**Your instructions**
From the line with "index tip: (488, 290)" to the line with "pinky tip: (141, 436)", retype every line exactly, including those two, and leave out the rest of the data below.
▶
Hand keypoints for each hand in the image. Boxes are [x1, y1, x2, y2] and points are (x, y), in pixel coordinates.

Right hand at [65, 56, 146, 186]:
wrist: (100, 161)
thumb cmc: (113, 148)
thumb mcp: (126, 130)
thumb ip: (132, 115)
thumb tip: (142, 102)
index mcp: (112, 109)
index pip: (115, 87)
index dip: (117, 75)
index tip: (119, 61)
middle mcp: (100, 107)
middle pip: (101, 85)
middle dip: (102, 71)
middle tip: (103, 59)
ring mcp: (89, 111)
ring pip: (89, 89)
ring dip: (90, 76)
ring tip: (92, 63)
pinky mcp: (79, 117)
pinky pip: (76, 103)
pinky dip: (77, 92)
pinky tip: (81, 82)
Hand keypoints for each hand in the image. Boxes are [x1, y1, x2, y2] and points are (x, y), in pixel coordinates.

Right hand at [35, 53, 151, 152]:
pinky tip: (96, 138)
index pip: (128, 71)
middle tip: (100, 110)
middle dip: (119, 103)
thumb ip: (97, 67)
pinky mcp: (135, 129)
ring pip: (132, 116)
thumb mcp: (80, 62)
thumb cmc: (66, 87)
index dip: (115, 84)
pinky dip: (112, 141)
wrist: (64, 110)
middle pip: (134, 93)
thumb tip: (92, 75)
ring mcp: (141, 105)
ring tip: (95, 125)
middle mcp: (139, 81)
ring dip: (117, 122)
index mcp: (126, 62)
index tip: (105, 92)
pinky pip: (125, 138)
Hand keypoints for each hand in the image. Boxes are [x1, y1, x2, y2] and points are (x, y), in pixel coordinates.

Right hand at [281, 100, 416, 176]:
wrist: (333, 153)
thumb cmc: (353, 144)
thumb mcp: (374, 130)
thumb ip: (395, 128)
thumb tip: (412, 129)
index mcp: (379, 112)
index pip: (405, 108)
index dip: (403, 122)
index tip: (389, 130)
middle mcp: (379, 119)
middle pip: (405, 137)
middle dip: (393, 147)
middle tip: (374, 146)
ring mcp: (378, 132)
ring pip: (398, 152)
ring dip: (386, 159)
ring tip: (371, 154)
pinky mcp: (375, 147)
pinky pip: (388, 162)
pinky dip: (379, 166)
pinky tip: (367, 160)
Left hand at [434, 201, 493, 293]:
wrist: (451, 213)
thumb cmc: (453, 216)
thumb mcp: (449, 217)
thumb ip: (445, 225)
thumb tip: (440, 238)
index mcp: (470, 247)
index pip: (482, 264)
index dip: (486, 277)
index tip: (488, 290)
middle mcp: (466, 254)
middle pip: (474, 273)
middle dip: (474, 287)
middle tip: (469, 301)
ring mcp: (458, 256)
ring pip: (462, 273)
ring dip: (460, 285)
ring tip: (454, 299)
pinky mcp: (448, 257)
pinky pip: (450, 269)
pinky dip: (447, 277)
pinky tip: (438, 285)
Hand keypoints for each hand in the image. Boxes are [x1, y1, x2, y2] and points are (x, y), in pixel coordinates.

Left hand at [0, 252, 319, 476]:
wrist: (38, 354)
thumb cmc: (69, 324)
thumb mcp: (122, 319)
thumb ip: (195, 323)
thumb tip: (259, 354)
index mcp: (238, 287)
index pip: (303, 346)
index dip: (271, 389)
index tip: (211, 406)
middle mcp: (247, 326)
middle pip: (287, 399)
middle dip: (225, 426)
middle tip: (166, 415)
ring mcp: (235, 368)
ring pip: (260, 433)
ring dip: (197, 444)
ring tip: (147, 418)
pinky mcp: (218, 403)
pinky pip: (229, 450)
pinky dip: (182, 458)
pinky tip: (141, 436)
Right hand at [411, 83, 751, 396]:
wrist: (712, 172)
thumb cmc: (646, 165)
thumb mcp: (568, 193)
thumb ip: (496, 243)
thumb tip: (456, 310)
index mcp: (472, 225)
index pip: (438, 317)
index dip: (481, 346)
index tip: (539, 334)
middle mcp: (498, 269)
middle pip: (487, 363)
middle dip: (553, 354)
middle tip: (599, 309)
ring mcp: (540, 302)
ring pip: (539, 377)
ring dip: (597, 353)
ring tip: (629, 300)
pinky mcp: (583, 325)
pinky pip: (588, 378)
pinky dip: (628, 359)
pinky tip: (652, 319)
◀
**Completed exercise**
index tip: (488, 290)
middle mcp: (466, 254)
middle pip: (474, 273)
middle dip: (474, 287)
middle tip: (469, 301)
ring mcp: (458, 256)
ring pip: (462, 273)
ring dip: (460, 285)
ring tip: (454, 299)
pinky mcp: (448, 257)
pinky pip: (450, 269)
pinky dip: (447, 277)
pinky tip: (438, 285)
Hand keypoints for each hand in the image. Boxes are [x1, y1, x2, y2] and points are (x, y), in pixel coordinates.

Left hand at [0, 252, 319, 476]:
wrist: (38, 354)
thumb cmc: (69, 324)
thumb mcp: (122, 319)
thumb ip: (195, 323)
thumb tip: (259, 354)
index mcp: (238, 287)
index pip: (303, 346)
index dip: (271, 389)
index tip: (211, 406)
middle mcp: (247, 326)
middle pip: (287, 399)
middle dip: (225, 426)
middle tip: (166, 415)
ring mcp: (235, 368)
ring pip: (260, 433)
ring dip: (197, 444)
ring tip: (147, 418)
pinky mcp: (218, 403)
pinky pip: (229, 450)
pinky dip: (182, 458)
pinky tip: (141, 436)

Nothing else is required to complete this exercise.